__Work instructions__. Write out each of the entries below verbatim, keeping every line unchanged.

__Data entries__.
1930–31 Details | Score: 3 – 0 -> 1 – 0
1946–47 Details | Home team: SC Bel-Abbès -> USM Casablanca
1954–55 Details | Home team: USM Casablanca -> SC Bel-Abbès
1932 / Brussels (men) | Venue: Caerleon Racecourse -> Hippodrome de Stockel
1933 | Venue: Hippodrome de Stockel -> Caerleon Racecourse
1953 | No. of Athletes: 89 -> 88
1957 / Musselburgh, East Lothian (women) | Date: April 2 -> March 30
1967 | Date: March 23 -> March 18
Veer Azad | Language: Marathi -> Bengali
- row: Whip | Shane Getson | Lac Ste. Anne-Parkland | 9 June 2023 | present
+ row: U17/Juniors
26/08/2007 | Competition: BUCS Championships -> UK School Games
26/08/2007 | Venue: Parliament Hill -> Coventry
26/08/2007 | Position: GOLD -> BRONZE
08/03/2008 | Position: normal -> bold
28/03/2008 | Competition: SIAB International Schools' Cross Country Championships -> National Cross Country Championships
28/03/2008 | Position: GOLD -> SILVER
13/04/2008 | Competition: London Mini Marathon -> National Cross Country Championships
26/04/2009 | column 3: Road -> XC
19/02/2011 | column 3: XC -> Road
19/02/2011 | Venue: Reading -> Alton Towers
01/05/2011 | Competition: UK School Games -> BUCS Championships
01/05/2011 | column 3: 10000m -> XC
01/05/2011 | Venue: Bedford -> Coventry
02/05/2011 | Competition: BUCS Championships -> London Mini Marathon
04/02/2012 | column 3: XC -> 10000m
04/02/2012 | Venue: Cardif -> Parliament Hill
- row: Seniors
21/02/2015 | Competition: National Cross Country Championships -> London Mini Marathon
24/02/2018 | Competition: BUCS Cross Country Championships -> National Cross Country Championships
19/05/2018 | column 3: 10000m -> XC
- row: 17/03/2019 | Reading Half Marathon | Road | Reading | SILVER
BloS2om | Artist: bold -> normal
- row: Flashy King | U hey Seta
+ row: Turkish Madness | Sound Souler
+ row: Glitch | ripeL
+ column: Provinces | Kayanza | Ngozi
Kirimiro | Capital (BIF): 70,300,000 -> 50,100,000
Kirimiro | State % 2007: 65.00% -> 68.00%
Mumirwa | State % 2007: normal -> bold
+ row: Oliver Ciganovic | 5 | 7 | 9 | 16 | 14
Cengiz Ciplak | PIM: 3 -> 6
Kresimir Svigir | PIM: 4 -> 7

__Complete answer__.
1930–31 Details | Score: 3 – 0 -> 1 – 0
1946–47 Details | Home team: SC Bel-Abbès -> USM Casablanca
1954–55 Details | Home team: USM Casablanca -> SC Bel-Abbès
1932 / Brussels (men) | Venue: Caerleon Racecourse -> Hippodrome de Stockel
1933 | Venue: Hippodrome de Stockel -> Caerleon Racecourse
1953 | No. of Athletes: 89 -> 88
1957 / Musselburgh, East Lothian (women) | Date: April 2 -> March 30
1967 | Date: March 23 -> March 18
Veer Azad | Language: Marathi -> Bengali
- row: Whip | Shane Getson | Lac Ste. Anne-Parkland | 9 June 2023 | present
+ row: U17/Juniors
26/08/2007 | Competition: BUCS Championships -> UK School Games
26/08/2007 | Venue: Parliament Hill -> Coventry
26/08/2007 | Position: GOLD -> BRONZE
08/03/2008 | Position: normal -> bold
28/03/2008 | Competition: SIAB International Schools' Cross Country Championships -> National Cross Country Championships
28/03/2008 | Position: GOLD -> SILVER
13/04/2008 | Competition: London Mini Marathon -> National Cross Country Championships
26/04/2009 | column 3: Road -> XC
19/02/2011 | column 3: XC -> Road
19/02/2011 | Venue: Reading -> Alton Towers
01/05/2011 | Competition: UK School Games -> BUCS Championships
01/05/2011 | column 3: 10000m -> XC
01/05/2011 | Venue: Bedford -> Coventry
02/05/2011 | Competition: BUCS Championships -> London Mini Marathon
04/02/2012 | column 3: XC -> 10000m
04/02/2012 | Venue: Cardif -> Parliament Hill
- row: Seniors
21/02/2015 | Competition: National Cross Country Championships -> London Mini Marathon
24/02/2018 | Competition: BUCS Cross Country Championships -> National Cross Country Championships
19/05/2018 | column 3: 10000m -> XC
- row: 17/03/2019 | Reading Half Marathon | Road | Reading | SILVER
BloS2om | Artist: bold -> normal
- row: Flashy King | U hey Seta
+ row: Turkish Madness | Sound Souler
+ row: Glitch | ripeL
+ column: Provinces | Kayanza | Ngozi
Kirimiro | Capital (BIF): 70,300,000 -> 50,100,000
Kirimiro | State % 2007: 65.00% -> 68.00%
Mumirwa | State % 2007: normal -> bold
+ row: Oliver Ciganovic | 5 | 7 | 9 | 16 | 14
Cengiz Ciplak | PIM: 3 -> 6
Kresimir Svigir | PIM: 4 -> 7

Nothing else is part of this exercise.